This was one of those really buzzy books from 2011. It won some awards – including some rinky dinky little award called the Pulitzer – and there was rumored to be some kind of HBO series in the works based off this novel. I don’t know if that is still going to happen, but at the time this book was high on my must-read list for those various and sundry reasons.
Finally got around to reading it two years later. Did it live up to the hype? Yes, mostly. The story itself was told in an interesting way. The central characters, Bennie and Sasha, weren’t necessarily the focus of the various chapters. Instead, different people from various periods of their lives had their own chapters in which pieces of either Bennie or Sasha’s pasts were revealed. Some were from early college days, some from adulthood, some from older adulthood. It all blended together in an amazing way.

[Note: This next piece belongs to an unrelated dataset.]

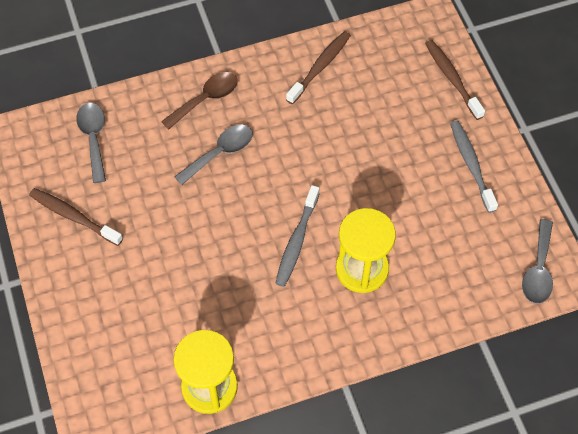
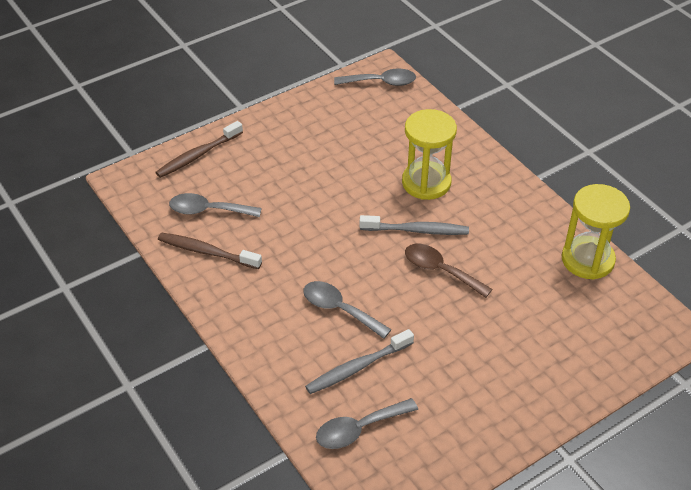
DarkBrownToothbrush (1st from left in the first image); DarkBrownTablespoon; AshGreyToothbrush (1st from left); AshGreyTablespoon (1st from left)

Toward the back nine in the book, Egan got a bit experimental and told an entire chapter in power point slides (told by Sasha’s daughter, who journaled in slide format). That was interesting to me but probably my least favorite chapter. It just seemed thrown in there because, why not?
I really like the layers of history that are in this story, and how it all revolves around music, the music industry, and its aftermath on aging rock stars, agents and promoters. It’s a hip, fast-moving novel that isn’t afraid to take chances, and I can respect that.
P.S. This was part of my 2013 TBR Pile Reading Challenge, which I am scrambling to finish.